I was trying to knock down a little bit of BBA by overdosing Flourish Excel (which they say not to do right on the bottle...) and found my beautiful 6" pictus cat floating on the surface today .

I dosed approximately 2x the recommended dose for 2 days, I have done it before with good results in the past, and the only difference now is better overall fertilizer dosing and slightly higher co2 levels than the last time.

All of the other fish seem fine, including the oto's (who I would think would be the most sensitive).

I did a 50% water change and will probably do another tomorrow just to be sure.

What a bummer.


----------



## Zapins (Jul 28, 2004)

I don't think it was the excel.

Your title is misleading! I thought you were talking about the cute fluffy kind


----------



## Logan's Daddy (May 3, 2008)

yeah, maybe I did that little play on words in the title on purpose a little...

but back to the point, The only thing that changed was the excel, a few hours after I added it (35ml initial dose for 34 gallons of water) the water was looking pretty cloudy. I just kind of ignored it and the next day added another 6ml before going to work. The next day (today) I did the same 6ml and when I got home there floated the cat.

There was one other bit of strange behavior from my sae's on the second and third days, they just continuously swam toward the filter outlet, and I mean continuously, like salmon swimming upstream to spawn. after the water change they have gone back to their normal more relaxed selves.


----------



## JanS (Apr 14, 2004)

Sorry to hear about your Pictus. I'm not a big fan of OD'ing with the Excel, but perhaps there were a few other factors that played into the equation that weren't there before. 
How old was the cat?
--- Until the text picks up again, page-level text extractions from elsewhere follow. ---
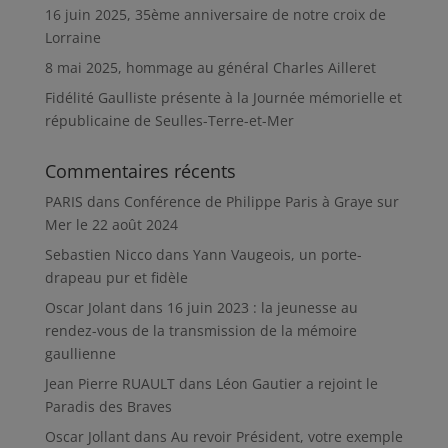
16 juin 2025, 35ème anniversaire de notre croix de
Lorraine
8 mai 2025, hommage au général Charles Ailleret
Fidélité Gaulliste présente à la Journée mémorielle et
républicaine de Seulles-Terre-et-Mer
Commentaires récents
PARIS
dans
Conférence de Philippe Paris à Graye sur
Mer le 22 août 2024
Sebastien Nicco
dans
Yann Vaugeois, un porte-
drapeau pur et fidèle
Oscar Jolant
dans
16 juin 2023 : la jeunesse au
rendez-vous de la transmission de la mémoire
gaullienne
Jean Pierre RUAULT
dans
Léon Gautier a rejoint le
Paradis des Braves
Oscar Jollant
dans
Au revoir Président, votre exemple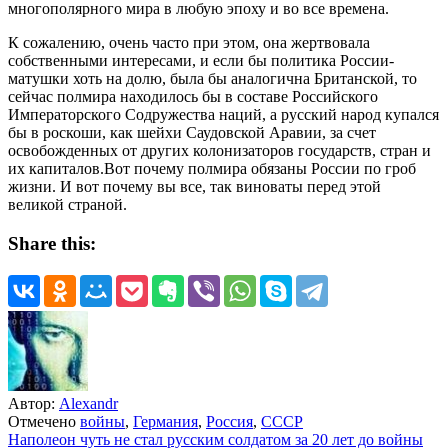
многополярного мира в любую эпоху и во все времена.
К сожалению, очень часто при этом, она жертвовала
собственными интересами, и если бы политика России-
матушки хоть на долю, была бы аналогична Британской, то
сейчас полмира находилось бы в составе Российского
Императорского Содружества наций, а русский народ купался
бы в роскоши, как шейхи Саудовской Аравии, за счет
освобожденных от других колонизаторов государств, стран и
их капиталов.Вот почему полмира обязаны России по гроб
жизни. И вот почему вы все, так виноваты перед этой
великой страной.
Share this:
Автор:
Alexandr
Отмечено
войны
,
Германия
,
Россия
,
СССР
Навигация
Наполеон чуть не стал русским солдатом за 20 лет до войны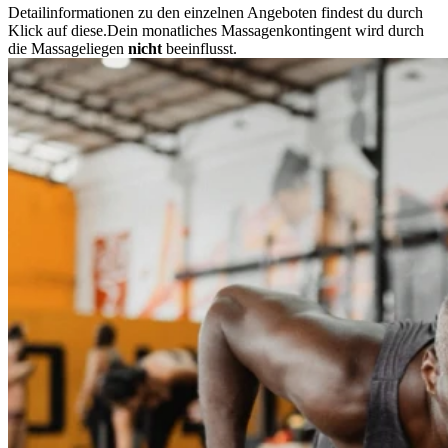
Detailinformationen zu den einzelnen Angeboten findest du durch
Klick auf diese.Dein monatliches Massagenkontingent wird durch
die Massageliegen
nicht
beeinflusst.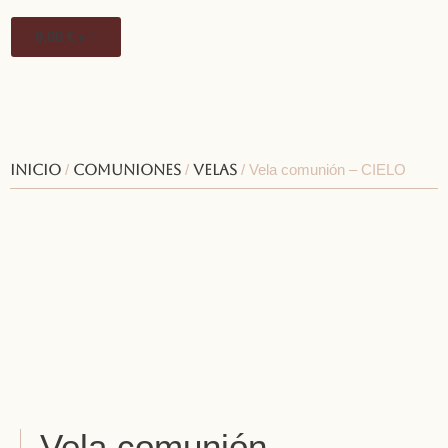
0,00
€
0
Inicio
/
Comuniones
/
Velas
/ Vela comunión – CIELO
Vela comunión –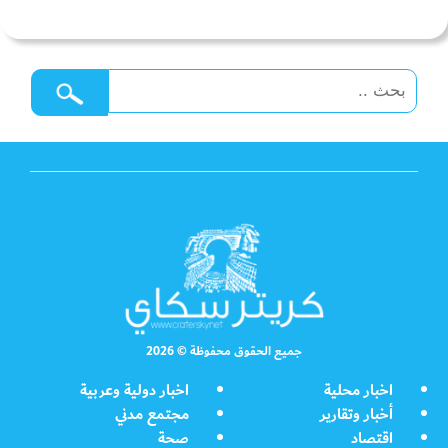
جميع الحقوق محفوظة © 2026
اخبار محلية
اخبار دولية وعربية
أخبار وتقارير
مجتمع مدني
اقتصاد
صحة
If it was getting up in age, maybe he just wasn't as resistant to it as he was before.


----------



## Logan's Daddy (May 3, 2008)

I really haven't changed anything for weeks. 

The fish was just over two years old and still growing well, he measured out at 5 1/2 inches when I took him out.
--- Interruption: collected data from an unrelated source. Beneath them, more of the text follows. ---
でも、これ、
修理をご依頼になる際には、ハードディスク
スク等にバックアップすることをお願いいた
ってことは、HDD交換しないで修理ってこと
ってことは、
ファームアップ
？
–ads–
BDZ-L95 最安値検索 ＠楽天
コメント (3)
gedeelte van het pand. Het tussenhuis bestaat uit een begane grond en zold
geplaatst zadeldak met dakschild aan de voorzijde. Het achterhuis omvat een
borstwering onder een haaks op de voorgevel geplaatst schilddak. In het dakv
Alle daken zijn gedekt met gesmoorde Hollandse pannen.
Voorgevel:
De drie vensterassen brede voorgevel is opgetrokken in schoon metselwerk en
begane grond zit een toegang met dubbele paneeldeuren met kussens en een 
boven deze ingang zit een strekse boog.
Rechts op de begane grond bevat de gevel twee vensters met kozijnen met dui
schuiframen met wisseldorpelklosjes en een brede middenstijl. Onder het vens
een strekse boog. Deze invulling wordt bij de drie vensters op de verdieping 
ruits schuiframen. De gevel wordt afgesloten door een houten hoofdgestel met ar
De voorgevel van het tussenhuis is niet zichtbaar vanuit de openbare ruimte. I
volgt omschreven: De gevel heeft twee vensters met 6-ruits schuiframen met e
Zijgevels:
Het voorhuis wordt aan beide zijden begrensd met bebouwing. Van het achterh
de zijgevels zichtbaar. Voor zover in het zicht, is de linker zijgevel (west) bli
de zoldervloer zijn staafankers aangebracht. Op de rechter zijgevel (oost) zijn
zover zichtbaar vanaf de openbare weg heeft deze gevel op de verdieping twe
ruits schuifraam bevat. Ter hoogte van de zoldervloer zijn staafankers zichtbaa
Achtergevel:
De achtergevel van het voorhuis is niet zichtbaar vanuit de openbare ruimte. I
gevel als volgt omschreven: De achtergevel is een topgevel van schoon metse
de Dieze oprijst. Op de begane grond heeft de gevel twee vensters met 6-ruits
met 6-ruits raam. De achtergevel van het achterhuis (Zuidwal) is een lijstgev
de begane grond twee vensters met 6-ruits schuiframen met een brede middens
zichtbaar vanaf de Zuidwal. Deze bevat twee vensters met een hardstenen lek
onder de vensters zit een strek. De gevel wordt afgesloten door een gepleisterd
The day I dosed the Excel the water clouded, the fish started acting funny (swimming relentlessly toward filter outlet), and as I look over the plants my 2 week old spiral val that did have all kinds of new growth has melted. 
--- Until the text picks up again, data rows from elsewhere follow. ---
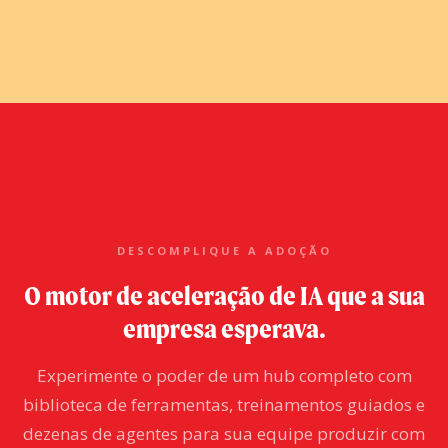
DESCOMPLIQUE A ADOÇÃO
O motor de aceleração de IA que a sua
empresa esperava.
Experimente o poder de um hub completo com
biblioteca de ferramentas, treinamentos guiados e
dezenas de agentes para sua equipe produzir com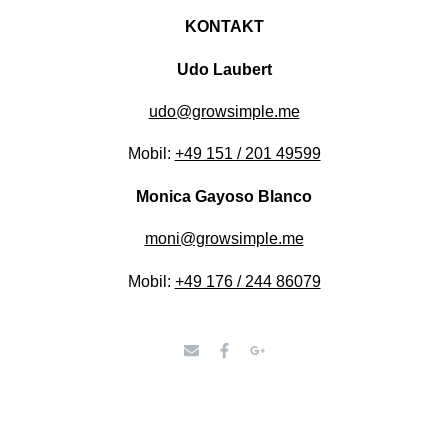
KONTAKT
Udo Laubert
udo@growsimple.me
Mobil:
+49 151 / 201 49599
Monica Gayoso Blanco
moni@growsimple.me
Mobil:
+49 176 / 244 86079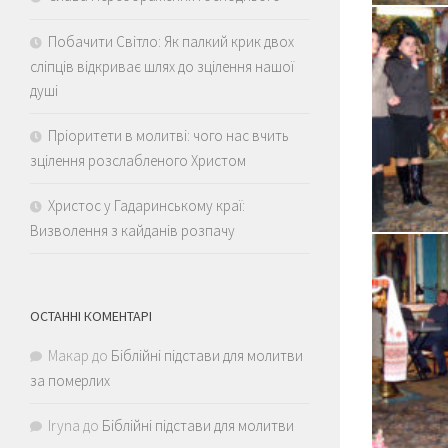
Побачити Світло: Як палкий крик двох
сліпців відкриває шлях до зцілення нашої
душі
Пріоритети в молитві: чого нас вчить
зцілення розслабленого Христом
Христос у Гадаринському краї:
Визволення з кайданів розпачу
ОСТАННІ КОМЕНТАРІ
Макар
до
Біблійні підстави для молитви
за померлих
Iryna
до
Біблійні підстави для молитви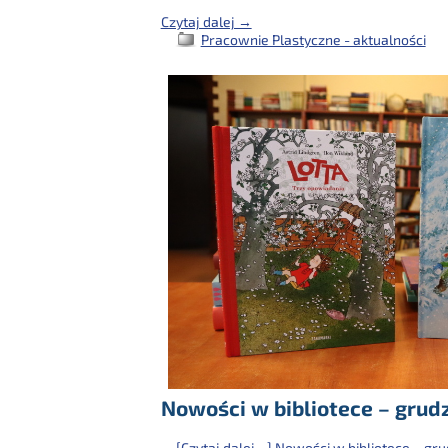
Czytaj dalej →
Pracownie Plastyczne - aktualności
Nowości w bibliotece – grud
…
[Czytaj dalej…]
Nowości w bibliotece – gru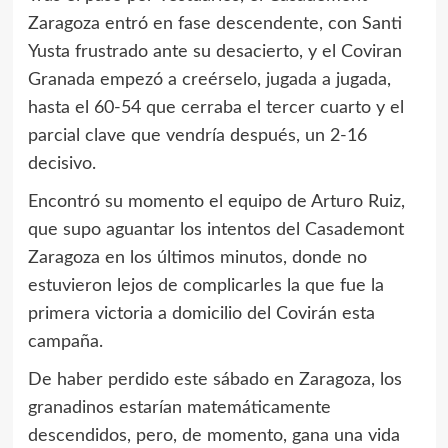
Zaragoza entró en fase descendente, con Santi
Yusta frustrado ante su desacierto, y el Coviran
Granada empezó a creérselo, jugada a jugada,
hasta el 60-54 que cerraba el tercer cuarto y el
parcial clave que vendría después, un 2-16
decisivo.
Encontró su momento el equipo de Arturo Ruiz,
que supo aguantar los intentos del Casademont
Zaragoza en los últimos minutos, donde no
estuvieron lejos de complicarles la que fue la
primera victoria a domicilio del Covirán esta
campaña.
De haber perdido este sábado en Zaragoza, los
granadinos estarían matemáticamente
descendidos, pero, de momento, gana una vida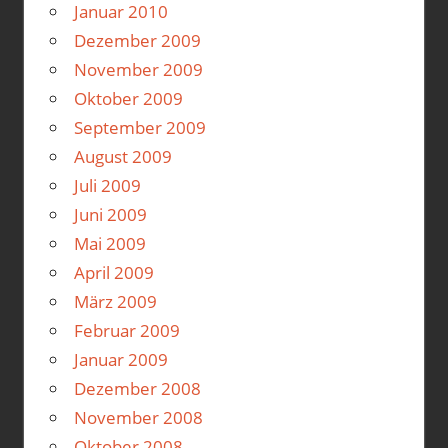
Januar 2010
Dezember 2009
November 2009
Oktober 2009
September 2009
August 2009
Juli 2009
Juni 2009
Mai 2009
April 2009
März 2009
Februar 2009
Januar 2009
Dezember 2008
November 2008
Oktober 2008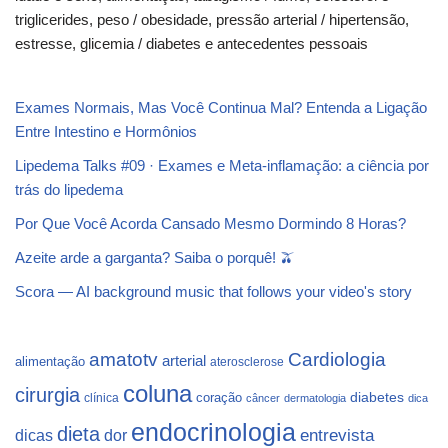
triglicerides, peso / obesidade, pressão arterial / hipertensão,
estresse, glicemia / diabetes e antecedentes pessoais
Exames Normais, Mas Você Continua Mal? Entenda a Ligação
Entre Intestino e Hormônios
Lipedema Talks #09 · Exames e Meta-inflamação: a ciência por
trás do lipedema
Por Que Você Acorda Cansado Mesmo Dormindo 8 Horas?
Azeite arde a garganta? Saiba o porquê! 🫒
Scora — AI background music that follows your video's story
Cardiologia
amatotv
arterial
alimentação
aterosclerose
coluna
cirurgia
coração
diabetes
clínica
câncer
dermatologia
dica
endocrinologia
dieta
dicas
dor
entrevista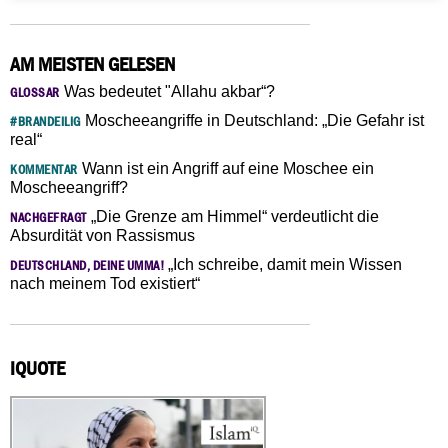
AM MEISTEN GELESEN
Was bedeutet "Allahu akbar“?
GLOSSAR
Moscheeangriffe in Deutschland: „Die Gefahr ist
#BRANDEILIG
real“
Wann ist ein Angriff auf eine Moschee ein
KOMMENTAR
Moscheeangriff?
„Die Grenze am Himmel“ verdeutlicht die
NACHGEFRAGT
Absurdität von Rassismus
„Ich schreibe, damit mein Wissen
DEUTSCHLAND, DEINE UMMA!
nach meinem Tod existiert“
IQUOTE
After the water change all is clear, fish behaving normally, and fingers are crossed for the val recovering.

I really think it would be just a little too much of a coincidence that my fish died and the others acted up and my plant melted all within 2 days of dumping in way too much excel.


----------



## davemonkey (Mar 29, 2008)

Maybe it was a combination of things. I O.D.'d excel 6 days straight at 3x and my Pictus and SAE's never seemed bothered.

Hmm, can excel 'expire'? Maybe you got a bad batch, or it was more concentrated for some reason?

Strange. Sorry to hear about the Pictus.

-Dave


----------



## Logan's Daddy (May 3, 2008)

Yeah thanks Dave, I really liked that fish, good personality and beautiful... oh well.

On a side note, the excel DID take care of my algae problem, everything turned reddish or white and fell off. So I guess the glass is still half full.


----------